■ DIRECTIONS FOR THIS TASK ■
The records below are to be restated word for word; their pictures are not.

■ AVAILABLE DATA ■
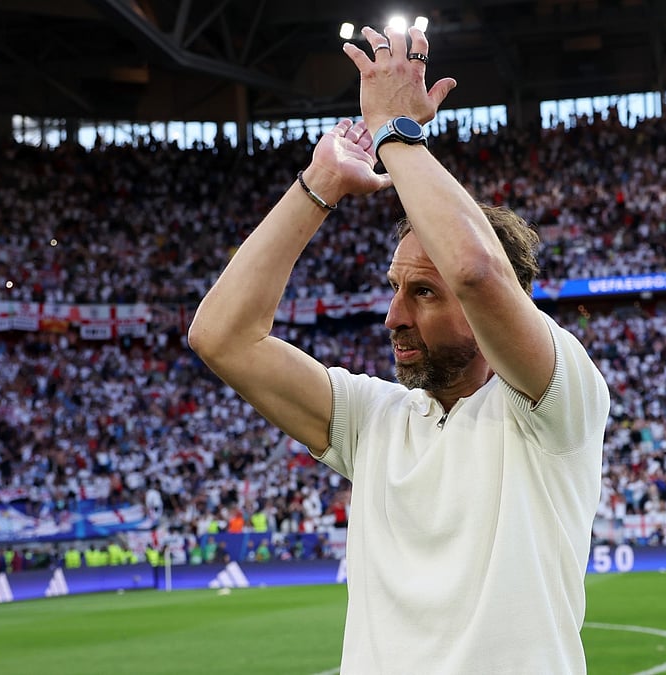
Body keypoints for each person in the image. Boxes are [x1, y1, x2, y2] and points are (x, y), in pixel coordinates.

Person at [189, 23, 610, 675]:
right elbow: (220, 336)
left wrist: (395, 130)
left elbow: (475, 269)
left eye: (422, 293)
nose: (393, 315)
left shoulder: (557, 403)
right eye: (394, 289)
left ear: (486, 312)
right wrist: (317, 184)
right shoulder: (374, 420)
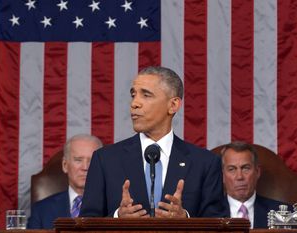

■ ANSWER TO THE PROBLEM ■
Body keypoints for each person in the image. Boxes are [x1, y1, x2, y2] and points are (x, y), in pixel coordinates.

Person at [189, 23, 610, 675]:
right elbow: (220, 336)
left wrist: (395, 130)
left elbow: (475, 269)
left eye: (422, 293)
nose: (393, 315)
left shoulder: (557, 403)
right eye: (394, 289)
left ear: (486, 312)
right wrist: (317, 184)
right shoulder: (374, 420)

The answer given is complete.